Exercise goal:
How many lines of these entries include the string "basket"? State the number alone.

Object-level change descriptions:
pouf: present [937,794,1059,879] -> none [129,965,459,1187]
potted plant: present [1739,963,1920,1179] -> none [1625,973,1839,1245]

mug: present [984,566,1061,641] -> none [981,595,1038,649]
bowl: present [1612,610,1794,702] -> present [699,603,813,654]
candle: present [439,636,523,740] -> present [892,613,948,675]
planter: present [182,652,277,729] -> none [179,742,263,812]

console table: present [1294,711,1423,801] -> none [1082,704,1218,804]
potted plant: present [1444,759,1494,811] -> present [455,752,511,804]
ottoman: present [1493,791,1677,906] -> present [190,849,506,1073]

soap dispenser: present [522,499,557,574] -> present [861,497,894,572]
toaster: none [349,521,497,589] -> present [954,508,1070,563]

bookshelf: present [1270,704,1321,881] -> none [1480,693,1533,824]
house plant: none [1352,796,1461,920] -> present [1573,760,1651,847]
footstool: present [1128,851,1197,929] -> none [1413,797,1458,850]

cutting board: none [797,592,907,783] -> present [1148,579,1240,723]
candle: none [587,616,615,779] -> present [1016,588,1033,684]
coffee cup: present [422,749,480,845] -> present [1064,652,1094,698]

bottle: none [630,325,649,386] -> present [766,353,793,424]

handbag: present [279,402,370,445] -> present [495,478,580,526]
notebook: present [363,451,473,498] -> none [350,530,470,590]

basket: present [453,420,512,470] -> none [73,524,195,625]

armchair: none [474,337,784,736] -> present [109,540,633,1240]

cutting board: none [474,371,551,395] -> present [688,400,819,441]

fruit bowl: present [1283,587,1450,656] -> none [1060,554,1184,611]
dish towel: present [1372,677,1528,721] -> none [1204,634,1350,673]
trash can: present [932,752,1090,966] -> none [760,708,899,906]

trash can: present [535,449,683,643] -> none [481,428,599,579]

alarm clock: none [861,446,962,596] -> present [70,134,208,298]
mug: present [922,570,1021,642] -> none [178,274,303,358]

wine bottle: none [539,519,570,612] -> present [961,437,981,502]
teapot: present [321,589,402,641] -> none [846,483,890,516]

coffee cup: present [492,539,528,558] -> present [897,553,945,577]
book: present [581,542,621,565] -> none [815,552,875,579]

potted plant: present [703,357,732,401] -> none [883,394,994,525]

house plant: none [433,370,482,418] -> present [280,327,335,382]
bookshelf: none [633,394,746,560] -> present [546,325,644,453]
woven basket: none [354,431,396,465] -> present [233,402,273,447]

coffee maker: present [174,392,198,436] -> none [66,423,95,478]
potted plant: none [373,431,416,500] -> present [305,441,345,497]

Task result:
2